Significance. If the results hold after clarification, the work would provide a modular pathway for integrating domain-specific generative models into complex engineering systems, potentially reducing reliance on large system-level datasets. The reported training efficiency and evaluation savings for the data-free variant are practically relevant, though the departure from frozen pre-trained generators in that variant narrows the advance relative to the stated research gap on coordinating unmodified submodels.

major comments (3)
  1. [Abstract] Abstract: the central claim that GLUE 'orchestrates pre-trained, frozen generators' is not supported by the data-free variant, which is instead trained directly on a differentiable geometry layer. This mismatch is load-bearing for the mapping from the research gap to the UAV results and requires explicit re-framing or separation of the two variants.
  2. [Abstract] Abstract: competitive performance numbers against Bayesian and gradient-based baselines are reported without error bars, exact metric definitions, or a full experimental protocol, leaving the feasibility and performance claims only partially supported.
  3. [Abstract] Abstract: equality constraint satisfaction is identified as a remaining limitation, yet the ablations claimed to improve it for the data-free approach lack quantitative detail on how they affect overall constraint satisfaction rates and diversity metrics.
minor comments (1)
  1. [Abstract] The assumption that 'compatible models must be end-to-end differentiable with a smooth, well-behaved latent-to-output mapping' should be elevated from the abstract into a dedicated limitations subsection with discussion of its implications for broader applicability.

Simulated Author's Rebuttal

3 responses · 0 unresolved

We thank the referee for the constructive and detailed review. We appreciate the recognition of GLUE's potential as a modular approach for system-level design. We address each major comment below with planned revisions to improve clarity, experimental rigor, and alignment between claims and results.

read point-by-point responses
  1. Referee: [Abstract] Abstract: the central claim that GLUE 'orchestrates pre-trained, frozen generators' is not supported by the data-free variant, which is instead trained directly on a differentiable geometry layer. This mismatch is load-bearing for the mapping from the research gap to the UAV results and requires explicit re-framing or separation of the two variants.

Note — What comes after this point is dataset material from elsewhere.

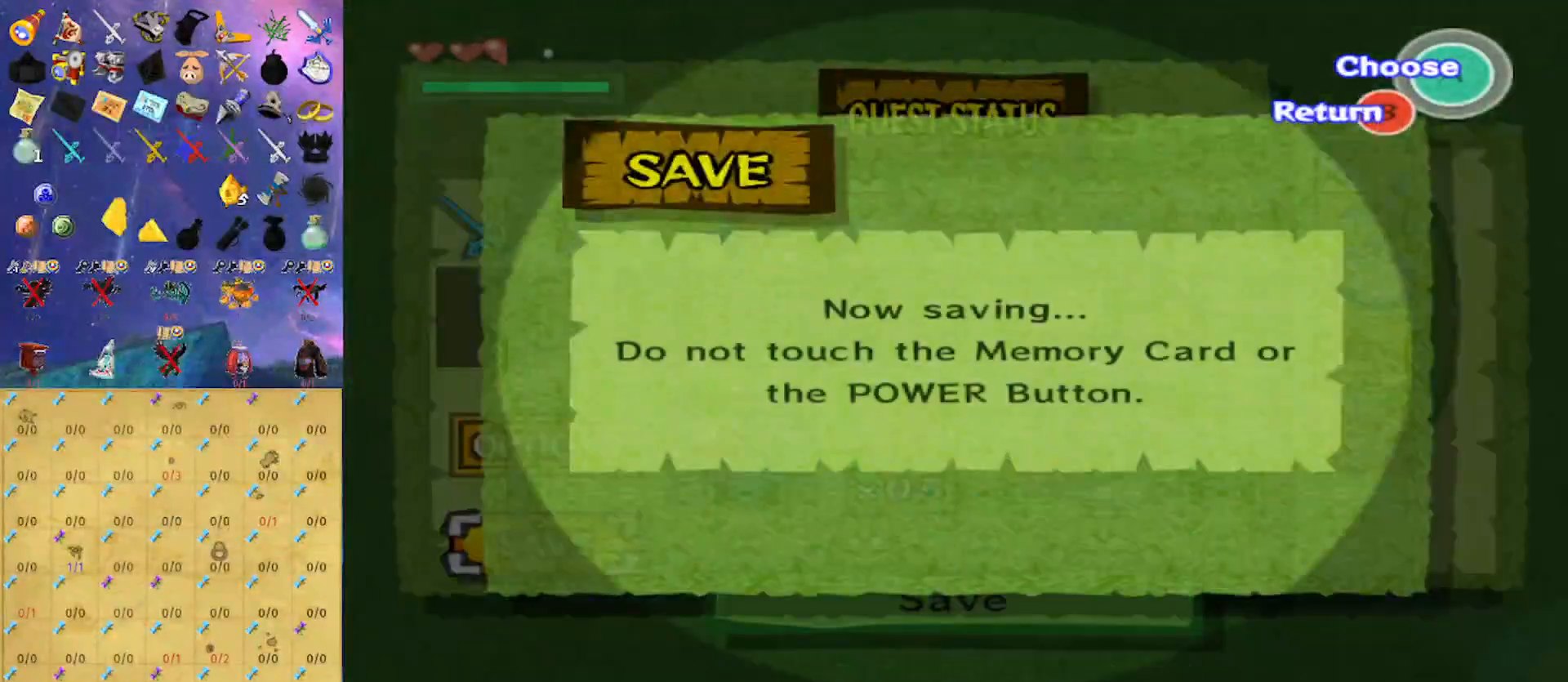
{"dt_ms": 500, "buttons": [], "left_stick": "center", "right_stick": "center", "events": [[400, "B", "up"], [433, "X", "up"]]}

    Authors: We agree that the abstract's phrasing does not accurately distinguish the variants. The data-driven GLUE coordinates multiple frozen pre-trained generators, while the data-free variant is trained end-to-end on a differentiable geometry layer. We will revise the abstract to explicitly separate the two approaches, clarify their respective connections to the research gap on coordinating unmodified submodels, and adjust the UAV results framing accordingly to avoid overgeneralization. revision: yes

  2. Referee: [Abstract] Abstract: competitive performance numbers against Bayesian and gradient-based baselines are reported without error bars, exact metric definitions, or a full experimental protocol, leaving the feasibility and performance claims only partially supported.

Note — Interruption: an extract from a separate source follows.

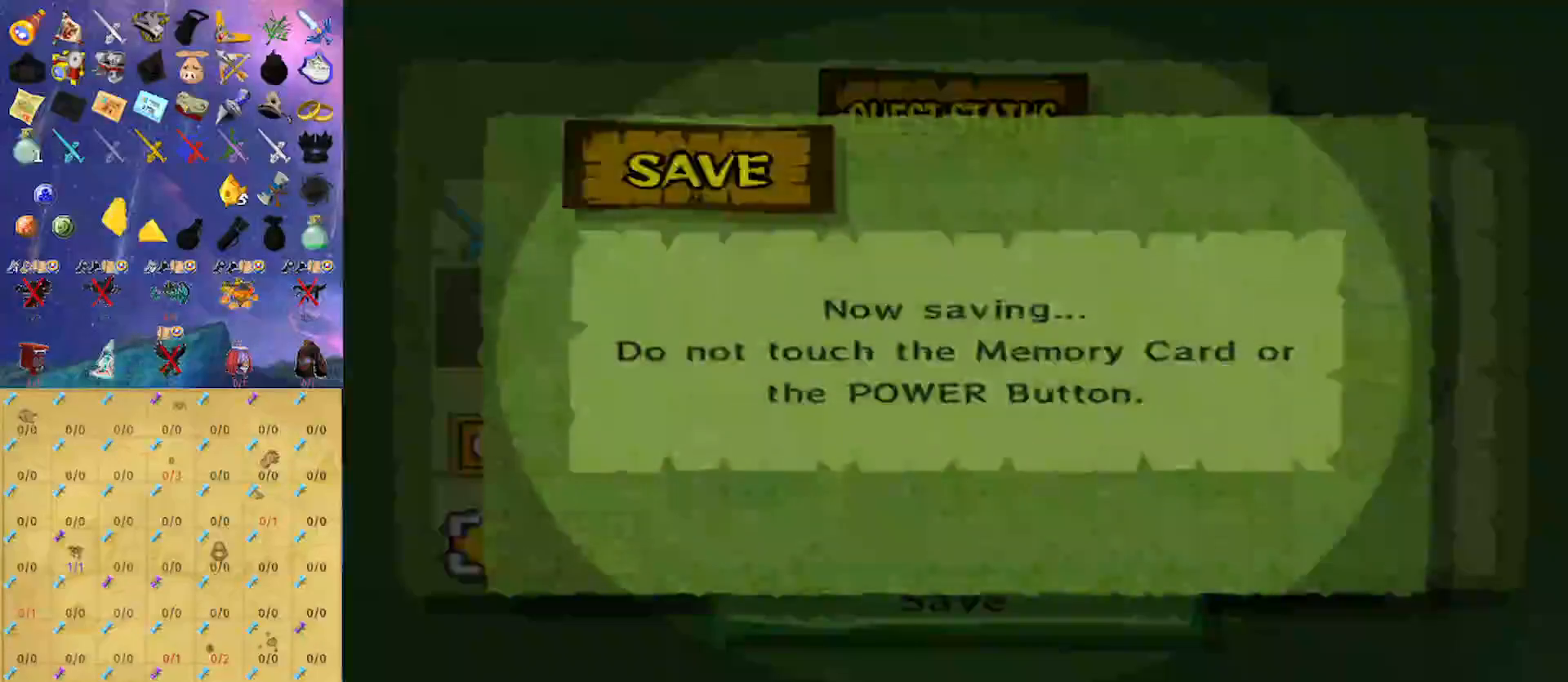
{"dt_ms": 500, "buttons": [], "left_stick": "center", "right_stick": "center", "events": [[200, "A", "down"], [267, "A", "up"], [333, "A", "down"], [400, "A", "up"], [433, "A", "down"], [500, "A", "up"]]}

    Authors: We acknowledge that the abstract omits error bars, precise metric definitions, and a complete experimental protocol, which limits the strength of the reported comparisons. In the revision we will add error bars computed over multiple independent runs, provide exact definitions for all metrics (including feasibility rate, performance score, and diversity measures), and include a concise experimental protocol summary in the abstract or main text with reference to the full details in the supplementary material. revision: yes

  3. Referee: [Abstract] Abstract: equality constraint satisfaction is identified as a remaining limitation, yet the ablations claimed to improve it for the data-free approach lack quantitative detail on how they affect overall constraint satisfaction rates and diversity metrics.

    Authors: We agree that the current description of the ablations is insufficiently quantitative. We will expand the manuscript to report specific numerical results from the ablations, including changes in overall constraint satisfaction rates (e.g., percentage of designs satisfying all five coupling constraints) and diversity metrics (e.g., latent-space coverage or output variance) for the data-free variant, allowing readers to assess the magnitude of improvement. revision: yes

Circularity Check

0 steps flagged

No significant circularity: GLUE performance claims rest on external benchmarks against independent optimizers

full rationale

The paper trains either a data-driven GLUE on pre-generated system-level designs or a data-free GLUE on a differentiable geometry layer, then directly compares the resulting designs' performance and feasibility to separate Bayesian optimization and gradient-based optimization baselines. These comparisons are external and not obtained by renaming fitted parameters or by construction from the coordinating layer itself. No equation reduces a claimed prediction to an input by definition, no uniqueness theorem is imported via self-citation, and no ansatz is smuggled through prior work. The differentiability assumption is stated explicitly as a prerequisite rather than derived from the results. This is a standard empirical benchmarking setup with no load-bearing self-referential steps.

Axiom & Free-Parameter Ledger

0 free parameters · 1 axioms · 0 invented entities

The central claim rests on the domain assumption that submodels are end-to-end differentiable; no free parameters or new invented entities are introduced in the abstract.

axioms (1)
  • domain assumption Compatible models must be end-to-end differentiable with a smooth, well-behaved latent-to-output mapping.
    Explicitly required for the data-free GLUE variant to function.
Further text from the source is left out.